Bereit für das Projekt Digitalisierung?

Die Digitalisierung ist in aller Munde. Doch was bedeutet das für das Marketing der Zukunft?

Digitalisierung in Österreich - was ist zu tun?

Inzwischen beschäftigen sich in fast allen Branchen, Industriebereichen und Unternehmenskategorien Geschäftsführer, IT-Leiter, Marketingangestellte und viele mehr tagtäglich mit allerlei Fragestellungen rund um das Projekt Digitalisierung.

Denn mit „Lass uns digital werden“ ist es hierbei nicht getan. Vielmehr geht es darum, das Geschäftsmodell, Produkte und Services neu zu überdenken und gegebenenfalls umzustrukturieren, um sie optimal auf die Anforderungen der digitalen Welt zurecht zu schneidern.

Arthur D. Little Austria, die Wirtschaftskammer Österreich, Hutchison Drei Austria sowie der KMU Institutsvorstand der Wirtschaftsuniversität Wien den Status der Digitalen Transformation österreichischer KMUs untersucht.

Die wichtigsten bzw. markantesten Ergebnisse der Studie möchten wir Ihnen vorstellen.

1. Für den Vertrieb relevante Kommunikationskanäle

Für den Vertrieb ist nach wie vor der E-Mail-Versand das Kommunikationsmedium Nummer 1, allerdings kommen immer mehr unterschiedliche Kanäle, wie zum Beispiel Social Media, Webshop, Marktplätze etc. zum Einsatz.
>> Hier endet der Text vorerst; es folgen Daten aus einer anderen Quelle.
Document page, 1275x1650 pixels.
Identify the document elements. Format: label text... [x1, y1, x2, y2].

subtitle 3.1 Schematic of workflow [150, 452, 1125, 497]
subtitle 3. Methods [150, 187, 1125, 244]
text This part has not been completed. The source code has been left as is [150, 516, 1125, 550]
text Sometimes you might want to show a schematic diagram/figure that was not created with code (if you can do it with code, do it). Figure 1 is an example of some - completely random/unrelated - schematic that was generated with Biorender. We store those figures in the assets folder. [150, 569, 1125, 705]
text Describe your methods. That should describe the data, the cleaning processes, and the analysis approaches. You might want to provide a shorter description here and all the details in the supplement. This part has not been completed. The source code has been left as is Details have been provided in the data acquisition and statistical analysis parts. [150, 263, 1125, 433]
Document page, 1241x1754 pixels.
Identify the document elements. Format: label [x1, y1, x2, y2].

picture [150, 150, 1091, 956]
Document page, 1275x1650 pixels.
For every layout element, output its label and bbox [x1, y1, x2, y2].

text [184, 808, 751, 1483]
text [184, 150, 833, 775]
Gerade in diesem Zusammenhang ist es daher wichtig, die Kommunikation – allen voran die Produktkommunikation – über alle relevanten Kanäle hinweg konsistent zu managen. Denn nichts ist ärgerlicher, als als potentieller Kunde über verschiedene Kanäle widersprüchliche Informationen zum gewünschten Produkt zu erhalten. So wird der neu gewonnene Kunde nämlich schnell zum Wunschgedanken – denn der ist längst zur Konkurrenz abgewandert.

 

Das Potential vieler KMUs schlummert genau hier

Wenn Sie es schaffen, Ihre Produktdaten konsistent über die für Ihre Kunden relevanten Kanäle zu transportieren und Ihnen die Informationen zur Verfügung stellen, die sie wünschen, dann Herzlichen Glückwunsch!
Sie haben es geschafft und die Theorie erfolgreich in die Praxis transformiert.

2. Herausforderungen der digitalen Transformation

Für österreichische Unternehmen ist der größte Schmerzpunkt die fehlende Information bzw. das fehlende Know-How über die Digitale Transformation.

Nachvollziehbar – ohne Know-How im Team bzw. ohne externe Unterstützung tut man sich schwer, sein Unternehmen zukunftssicher aufzustellen und bereit für das digitale Dasein zu machen. „Digitalisieren ja, aber wie?“ hört man nicht selten.
Sicherlich ist diese Haltung mitverantwortlich dafür, dass einige KMUs in Österreich mit der Digitalisierung auf Kriegsfuß stehen.

Auch der dritte und letzte Fakt hängt damit zusammen:

3. Der Großteil der KMUs in Österreich sieht sich als „Digitaler Neuling“ bzw. „Digital bewusst“

Eine gemeinsame Sicht auf das große gesamtheitliche Bild

Bei der Digitalisierung geht es vor allem um eine gemeinsame Sicht auf das große gesamtheitliche Bild auf oberster Ebene, mit dem Commitment in der gesamten Organisation.
Notwendige priorisierte Schritte müssen gemeinsam verdaubar für die Organisation beschritten werden – mit dem Ziel erster und schnell sichtbarer Erfolge und der Offenheit, gemeinsam in der Organisation weiter zu lernen und sich zu stets verbessern.

Es bedeutet viel Austausch auf unterschiedlichen Ebenen in Form von interdisziplinären Teams und Formaten.